Understanding Prostate Cancer -- Diagnosis & Treatment
What Are the Treatments for Prostate Cancer? continued...
Radiation is often the main treatment for prostate cancer that has not spread. It may also be given as follow-up to surgery. Radiation may also be used, in advanced cases, to relieve pain from the spread of cancer to bones. Incontinence and impotence also occur with radiation. Radiation to the pelvis may also be done if PSA levels rise after surgery.
An advanced form of radiation, known as intensity modulated radiation therapy (IMRT), can increase the dose of radiation to the prostate with fewer side effects to the surrounding tissues. Proton beam therapy can increase the radiation dose to the prostate even more. But proton therapy has not been proven to be superior to IMRT. A more focused form of radiation, known as stereotactic radiation, is being used for early forms of prostate cancer. This treatment also has not been shown to improve the outcome of prostate cancer. Stereotactic radiation for prostate cancer is still new.
Radioactive seeds (brachytherapy) deliver radiation to the prostate with little damage to surrounding tissues. During the procedure, the tiny radioactive seeds, each like a grain of rice, are implanted in the prostate gland using ultrasound guidance. The implants remain in place permanently and become inactive after many months. In some patients, brachytherapy may be used with traditional radiation. In some patients, if the prostate gland is too large for brachytherapy, hormone therapy can shrink the prostate to allow brachytherapy to be done.

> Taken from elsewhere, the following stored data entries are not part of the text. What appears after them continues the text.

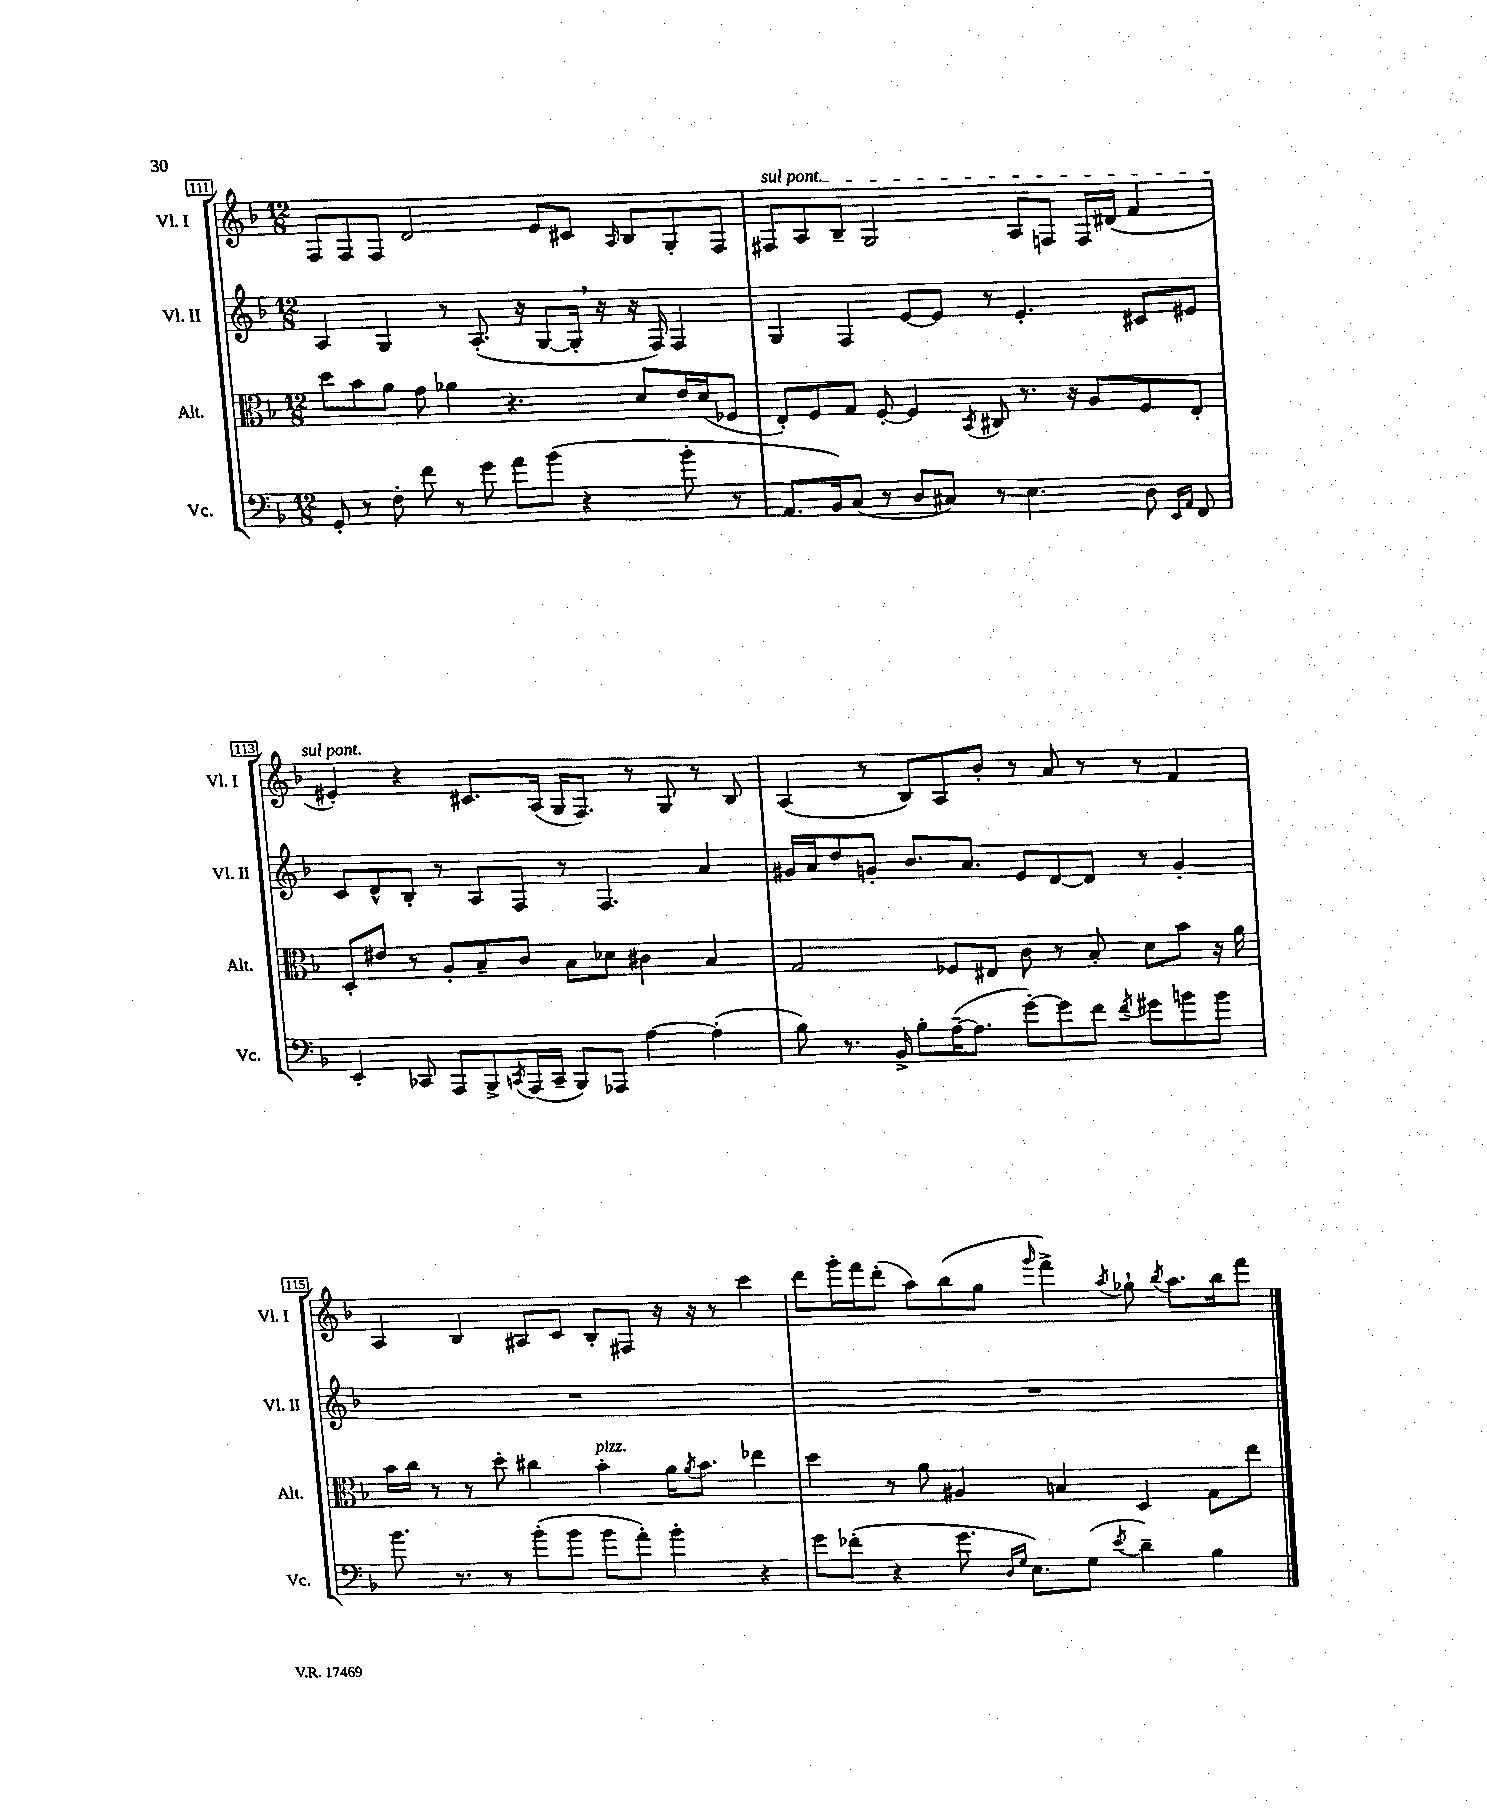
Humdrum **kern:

**kern	**kern	**kern	**kern
*part4	*part3	*part2	*part1
*staff4	*staff3	*staff2	*staff1
*I"Vc.	*I"Alt.	*I"Vl. II	*I"Vl. I
*I'Vc.	*I'Alt.	*I'Vl. II	*I'Vl. I
*clefF4	*clefC3	*clefG2	*clefG2
*k[b-]	*k[b-]	*k[b-]	*k[b-]
*M12/8	*M12/8	*M12/8	*M12/8
=111	=111	=111	=111
8GG'/	8dd\L	4A/	8F/L
8r	8b-\	.	8F/
8F'\	8a\J	4G/	8F/J
8f\	8g\	.	2d/
8r	4a-X\	8r	.
8g\	.	(8.A'/	.
8a\L	4.r	.	.
.	.	16r	.
(8b-\J	.	[8G/L	8e/L
4r	.	16G',/Jk]	8c#X/J
.	.	16r	.
.	.	.	16qqA/
.	8d/L	16r	8B-/L
.	.	16F/)	.
8b-'\	16e/L	4F/	8G'/
.	(16d/J	.	.
8r	8F-X/J	.	8F/J
=112	=112	=112	=112
!	!	!	!LO:TX:a:i:t=sul pont.
8.AA/L	8E'/L)	4G/	8F#X/L
.	8F/	.	8A/
16BB-/k)	.	.	.
(8C/J	8G/J	4F/	8B-~/J
8r	[8F'/	.	2G/
8D/L	4F/]	[8e/L	.
8C#X/J)	.	8e/J]	.
.	8qBB-/	.	.
8r	8C#X/	8r	.
4.E\	8.r	4.e'/	8A/L
.	.	.	8Fn/J
.	16r	.	.
.	8A/L	.	16F/LL
.	.	.	(16d#X/JJ
8D\	8F/	8c#X/L	4f/
16qqEE/LL	.	.	.
16qqAA/JJ	.	.	.
8FF/	8E'/J	8e#X/J	.
!!LO:LB:g=z
=113	=113	=113	=113
4EE'/	8D'/L	8c/L	4e#X'/)
.	8e#X/J	8d^^/	.
8CC-X/	8r	8B-'/J	4r
8AAA/L	8A'/L	8r	.
8BBB-^/	8B-~/	8A/L	8.c#X/L
8qCCn/	.	.	.
(16AAA/L	8c/J	8F/J	.
16CC~/JJ	.	.	(16A/Jk
8BBB-/L)	8B-\L	8r	16G/KL
.	.	.	8.F/J)
8AAA-X/J	8d-X\J	4.F/	.
[4A\	4c#X\	.	8r
.	.	.	8G/
(4A'\]	4B-/	4a/	8r
.	.	.	8B-/
=114	=114	=114	=114
8B-\)	2G/	16g#X/LL	(4A/
.	.	16a/J	.
8.r	.	8dd/	.
.	.	8gn'/J	8r
16BB-^/	.	.	.
8B-'\L	.	8.b-/L	8B-/L)
([16A~\K	8F-X/L	.	8A/
8.A\J]	.	8.a/J	.
.	8E#X/J	.	8b-'/J
[8g'\L)	8c\	8e/L	8r
8g\]	8r	[8d/	8a/
8f\J	8B-'/	8d/J]	8r
8qf/	.	.	.
8g#X\L	8d\L	8r	8r
8bn\	8b-\J	4g'/	4f/
8b\J	16r	.	.
.	16a\	.	.
!!LO:LB:g=z
=115	=115	=115	=115
8.b-\	16b-\LL	1.r	4A/
.	16cc\JJ	.	.
.	8r	.	.
8.r	.	.	.
.	8r	.	4B-/
8r	8dd'\	.	.
(8b-'\L	4cc#X\	.	8A#X/L
8b-\J	.	.	8c/J
!	!LO:TX:a:i:t=pizz.	!	!
8b-\L	4b-'\	.	8B-'/L
8a'\J)	.	.	8F#X/J
4b-'\	16a\KL	.	16r
.	8qa/	.	.
.	8.b-\J	.	16r
.	.	.	8r
4r	4ee-X\	.	4ccc\
=116	=116	=116	=116
8g\L	4dd\	1.r	8ddd\L
(8f-X'\J	.	.	16ggg'\L
.	.	.	16fff\J
4r	8r	.	(8ddd'\J
.	8a\	.	8aa\L)
8.g\	4A#X/	.	(8bb-\
.	.	.	8gg\J
16qqD/LL	.	.	.
16qqG/JJ	.	.	.
8.E\L)	.	.	.
.	.	.	16qqggg/
.	4Bn/	.	4fff^\)
(8G\J	.	.	.
8qe/	.	.	8qaa/
4d~\)	4D/	.	8gg-X`\
.	.	.	8qbb-/
.	.	.	8.aa\L
4B-\	8G\L	.	.
.	.	.	16bb-\k
.	8ee\J	.	8fff\J
==	==	==	==
*-	*-	*-	*-
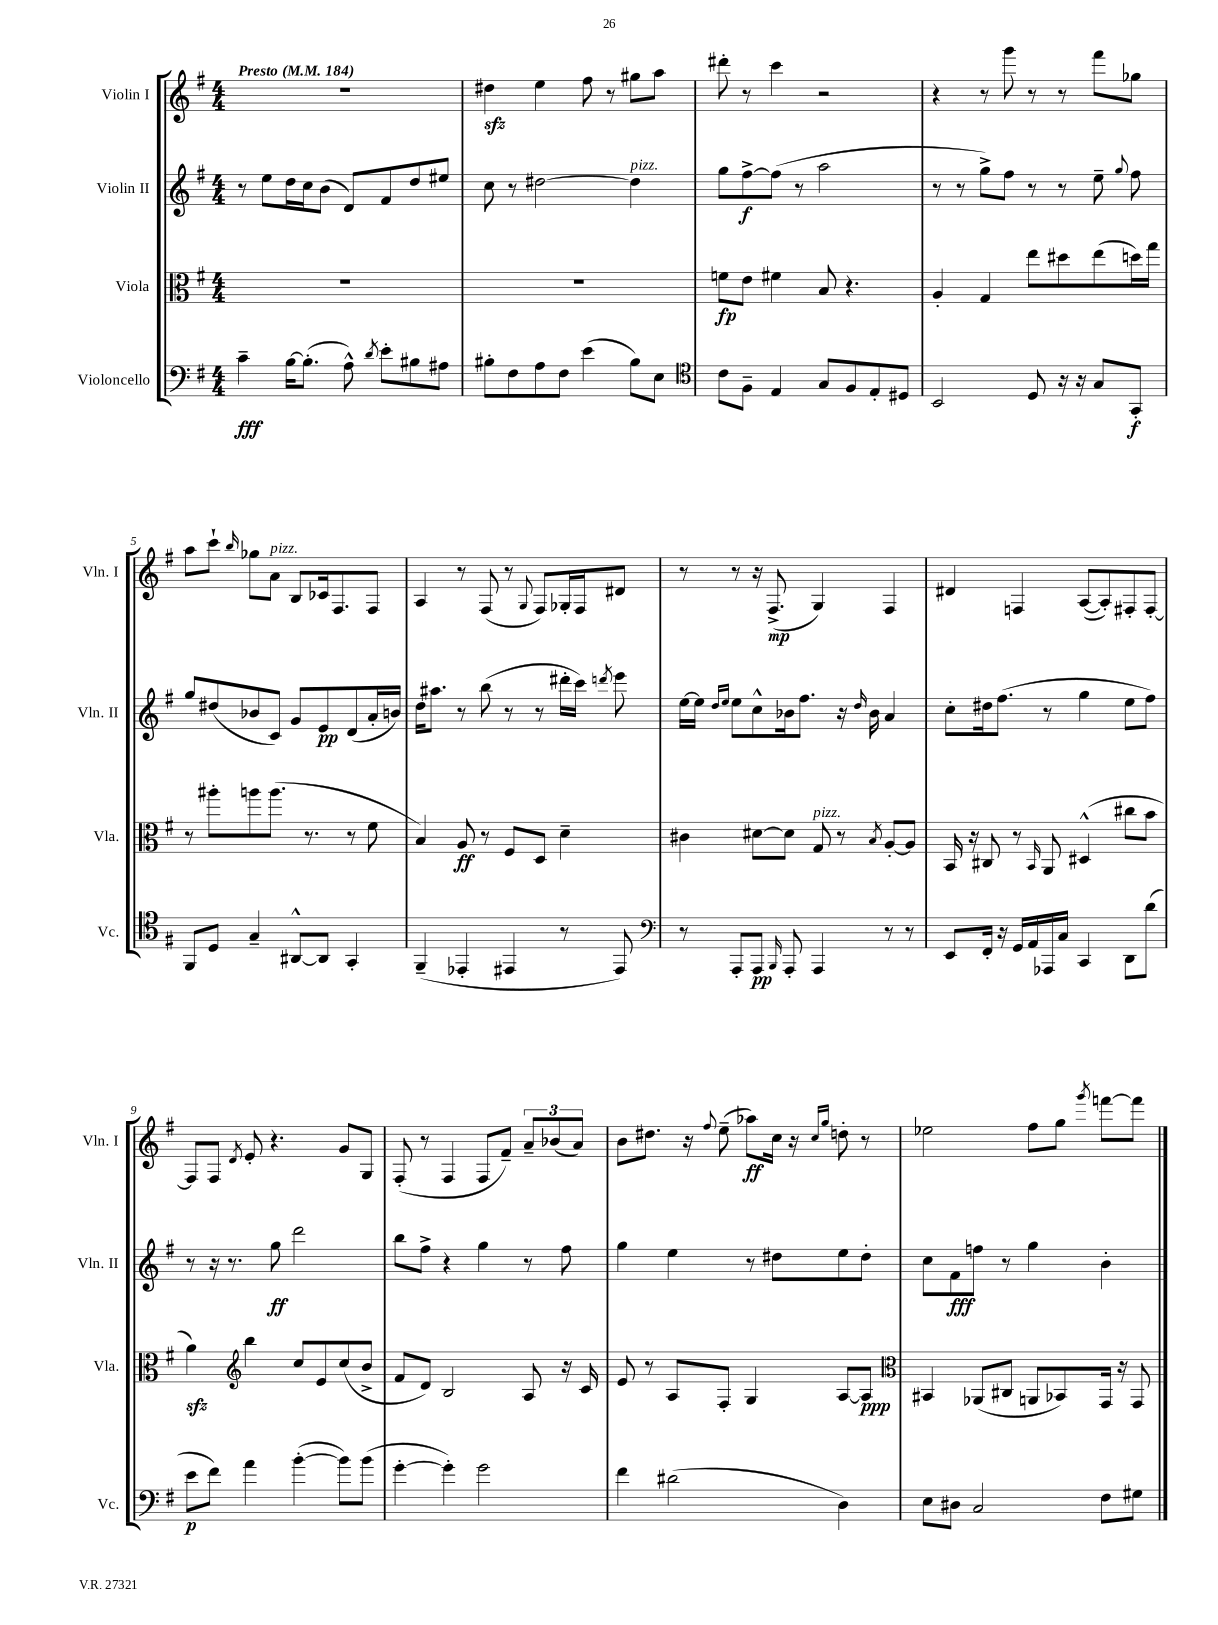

Hormone therapy is the recommended treatment for advanced prostate cancer. Since testosterone can make prostate cancer grow, hormone therapy works by tricking the body to stop making testosterone, thus stopping or slowing the cancer's growth. Even advanced cases that cannot be cured may be controlled for many years with hormone therapy. But there is a higher risk of heart disease with this treatment. Fractures are also a risk due to thinning of bone. Medications are given to reduce the risk of osteoporosis and fractures.
Testosterone can also be removed from the bloodstream by surgically removing the testicles (orchiectomy) or by giving female hormones such as estrogen or other drugs that block testosterone production. Estrogen therapy is no longer used routinely. Patients generally prefer the testosterone-blocking drug treatment because it is effective, less invasive, and causes fewer side effects than surgery or female hormone drugs.